Monday, November 12, 2007

Who is misinformed?

I just finished a pleasant little book on the power of statistical analysis in modern business called "Super Crunchers" by Ian Ayres. Of course, he tackles some very politically incorrect topics like gender variation (i.e. Summers) and educational philosophies and the role of numerical analysis in determining practice. But he makes some major errors. Here is one. On page 203 he tackles political polls and the journalists who cover them. At issue is a hypothetical contest pitting Laverne against Shirley (is the Pollster Squiggy?). Polls show that Laverne leads Shirley 51 to 49 percent with a margin of error of 2 percent. Ayres attacks the journalist who declares the contest a "statistical dead heat".
"Balderdash! Laverne is a full Standard Deviation ahead (the margin of error is 2 standard deviations). Crunching these numbers in Excell tells us in a few seconds that there is an 84% chance that Laverne currently leads in the polls. If something does not change, she is your likely winner."
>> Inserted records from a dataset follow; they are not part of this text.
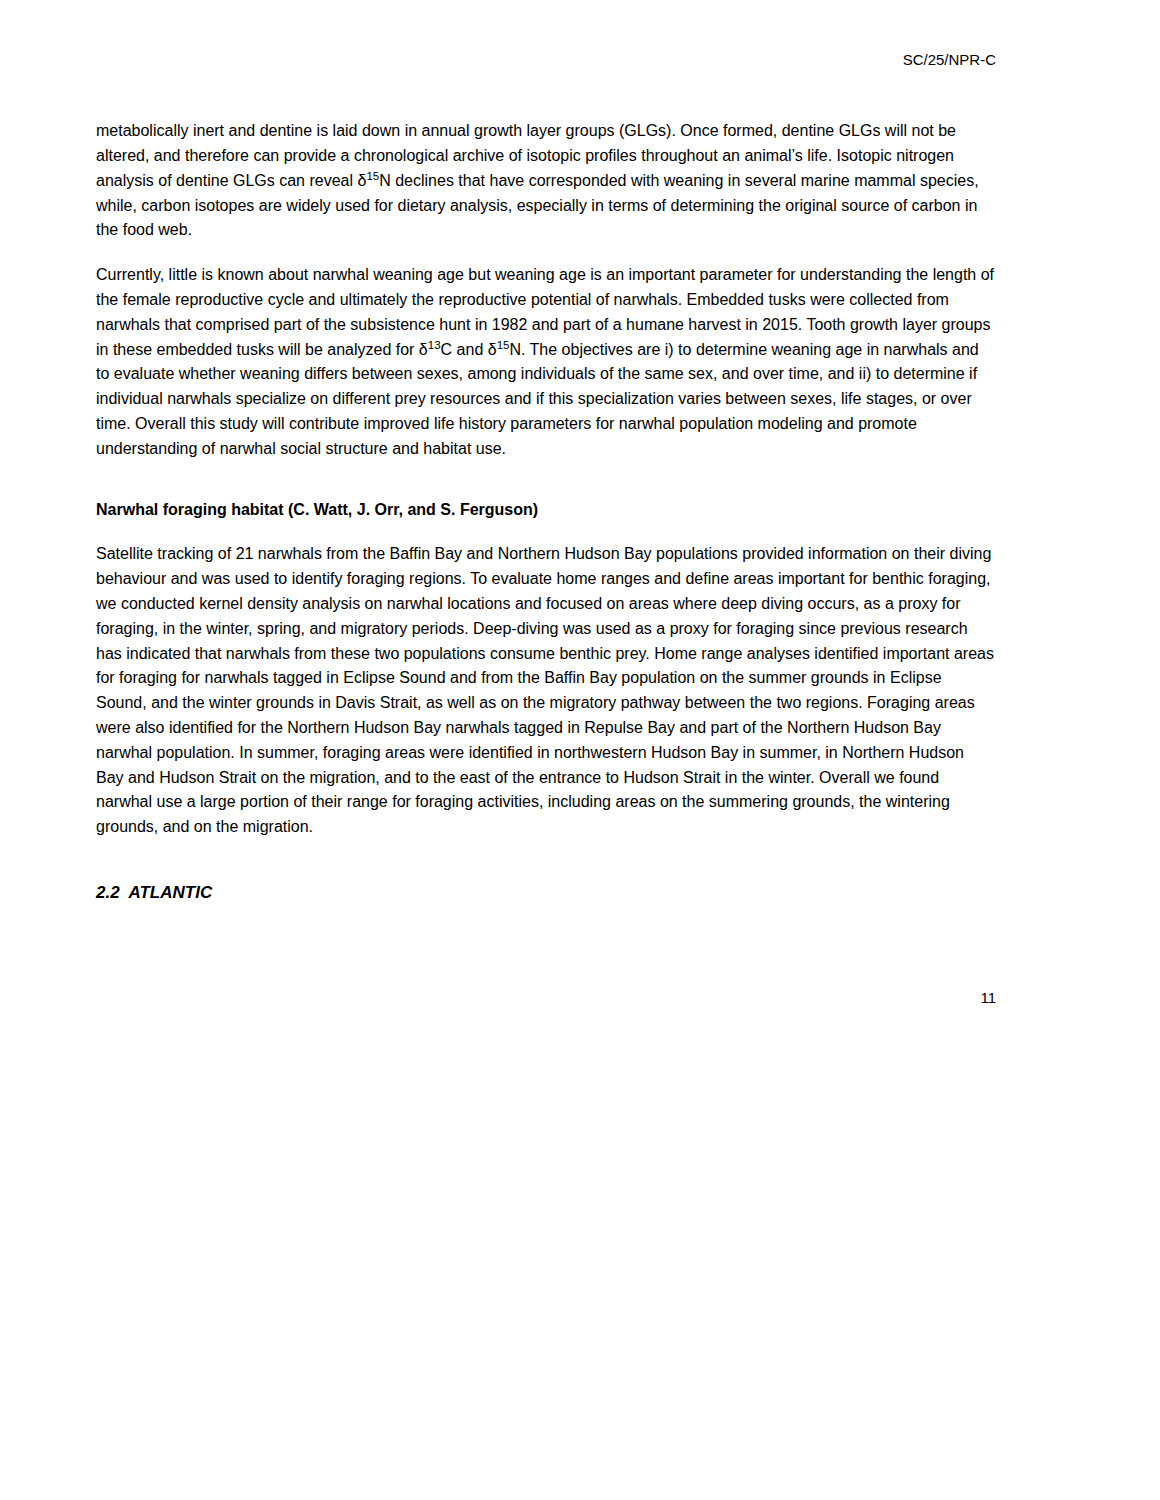SC/25/NPR-C
metabolically inert and dentine is laid down in annual growth layer groups (GLGs). Once formed, dentine GLGs will not be altered, and therefore can provide a chronological archive of isotopic profiles throughout an animal’s life. Isotopic nitrogen analysis of dentine GLGs can reveal δ15N declines that have corresponded with weaning in several marine mammal species, while, carbon isotopes are widely used for dietary analysis, especially in terms of determining the original source of carbon in the food web.
Currently, little is known about narwhal weaning age but weaning age is an important parameter for understanding the length of the female reproductive cycle and ultimately the reproductive potential of narwhals. Embedded tusks were collected from narwhals that comprised part of the subsistence hunt in 1982 and part of a humane harvest in 2015. Tooth growth layer groups in these embedded tusks will be analyzed for δ13C and δ15N. The objectives are i) to determine weaning age in narwhals and to evaluate whether weaning differs between sexes, among individuals of the same sex, and over time, and ii) to determine if individual narwhals specialize on different prey resources and if this specialization varies between sexes, life stages, or over time. Overall this study will contribute improved life history parameters for narwhal population modeling and promote understanding of narwhal social structure and habitat use.
Narwhal foraging habitat (C. Watt, J. Orr, and S. Ferguson)
Satellite tracking of 21 narwhals from the Baffin Bay and Northern Hudson Bay populations provided information on their diving behaviour and was used to identify foraging regions. To evaluate home ranges and define areas important for benthic foraging, we conducted kernel density analysis on narwhal locations and focused on areas where deep diving occurs, as a proxy for foraging, in the winter, spring, and migratory periods. Deep-diving was used as a proxy for foraging since previous research has indicated that narwhals from these two populations consume benthic prey. Home range analyses identified important areas for foraging for narwhals tagged in Eclipse Sound and from the Baffin Bay population on the summer grounds in Eclipse Sound, and the winter grounds in Davis Strait, as well as on the migratory pathway between the two regions. Foraging areas were also identified for the Northern Hudson Bay narwhals tagged in Repulse Bay and part of the Northern Hudson Bay narwhal population. In summer, foraging areas were identified in northwestern Hudson Bay in summer, in Northern Hudson Bay and Hudson Strait on the migration, and to the east of the entrance to Hudson Strait in the winter. Overall we found narwhal use a large portion of their range for foraging activities, including areas on the summering grounds, the wintering grounds, and on the migration.
2.2 ATLANTIC
11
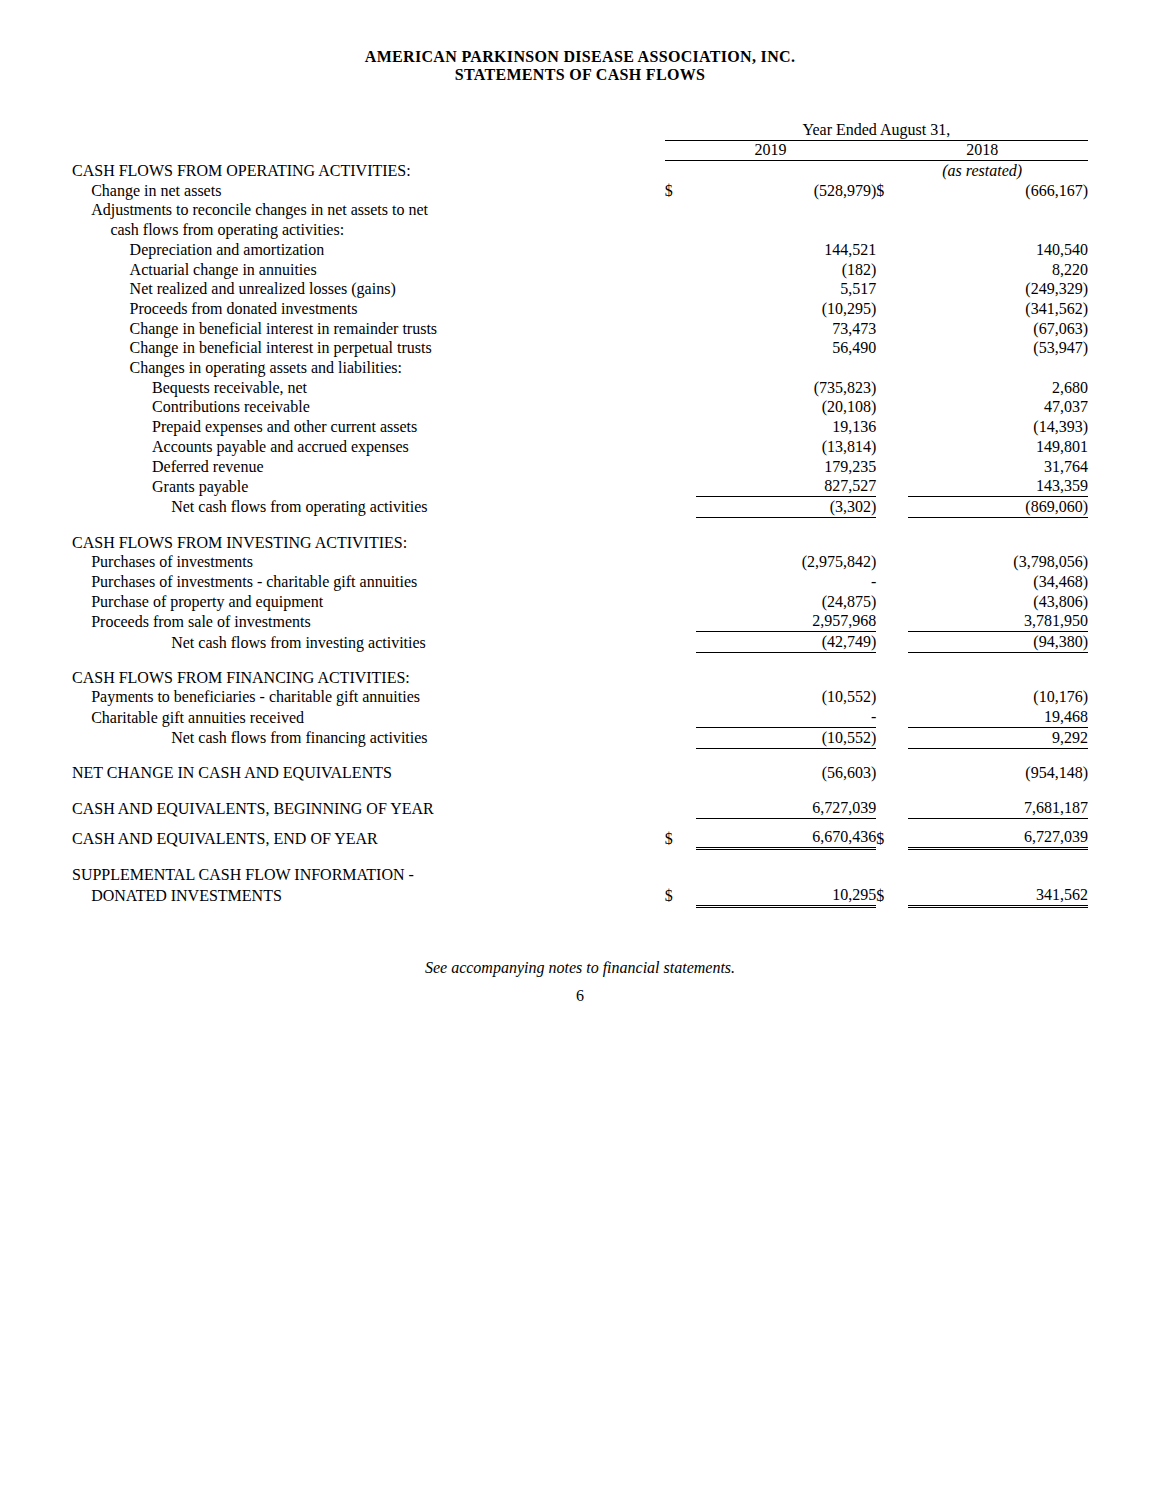AMERICAN PARKINSON DISEASE ASSOCIATION, INC.
STATEMENTS OF CASH FLOWS
| | Year Ended August 31, |
| | 2019 | 2018 |
| CASH FLOWS FROM OPERATING ACTIVITIES: | | | (as restated) |
| Change in net assets | $ | (528,979) | $ | (666,167) |
| Adjustments to reconcile changes in net assets to net | | | | |
| cash flows from operating activities: | | | | |
| Depreciation and amortization | | 144,521 | | 140,540 |
| Actuarial change in annuities | | (182) | | 8,220 |
| Net realized and unrealized losses (gains) | | 5,517 | | (249,329) |
| Proceeds from donated investments | | (10,295) | | (341,562) |
| Change in beneficial interest in remainder trusts | | 73,473 | | (67,063) |
| Change in beneficial interest in perpetual trusts | | 56,490 | | (53,947) |
| Changes in operating assets and liabilities: | | | | |
| Bequests receivable, net | | (735,823) | | 2,680 |
| Contributions receivable | | (20,108) | | 47,037 |
| Prepaid expenses and other current assets | | 19,136 | | (14,393) |
| Accounts payable and accrued expenses | | (13,814) | | 149,801 |
| Deferred revenue | | 179,235 | | 31,764 |
| Grants payable | | 827,527 | | 143,359 |
| Net cash flows from operating activities | | (3,302) | | (869,060) |
| CASH FLOWS FROM INVESTING ACTIVITIES: | | | | |
| Purchases of investments | | (2,975,842) | | (3,798,056) |
| Purchases of investments - charitable gift annuities | | - | | (34,468) |
| Purchase of property and equipment | | (24,875) | | (43,806) |
| Proceeds from sale of investments | | 2,957,968 | | 3,781,950 |
| Net cash flows from investing activities | | (42,749) | | (94,380) |
| CASH FLOWS FROM FINANCING ACTIVITIES: | | | | |
| Payments to beneficiaries - charitable gift annuities | | (10,552) | | (10,176) |
| Charitable gift annuities received | | - | | 19,468 |
| Net cash flows from financing activities | | (10,552) | | 9,292 |
| NET CHANGE IN CASH AND EQUIVALENTS | | (56,603) | | (954,148) |
| CASH AND EQUIVALENTS, BEGINNING OF YEAR | | 6,727,039 | | 7,681,187 |
| CASH AND EQUIVALENTS, END OF YEAR | $ | 6,670,436 | $ | 6,727,039 |
| SUPPLEMENTAL CASH FLOW INFORMATION - | | | | |
| DONATED INVESTMENTS | $ | 10,295 | $ | 341,562 |
See accompanying notes to financial statements.
6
This analysis is horribly confused. First, you need to be Bayesian here to even talk about the "chance that Laverne leads". Then you need a reasonable prior. I am sure one exists, that would make this probability 84% but I dont know it. I do know that Ayres goofed. What he is actually doing is a one sided test of the hypothesis that Laverne=Shirley, by calculating the probability that Laverne will poll at least 51% assuming that her true support is equal to 50%. This is 84%. This is still still not right. What he should be testing is the two sided alternative by calculating the chance that either candidate will poll at least 51% assuming equal actual support. This chance is 68%. Ayres is making the error of ignoring multiplicity. The whole example is wrong.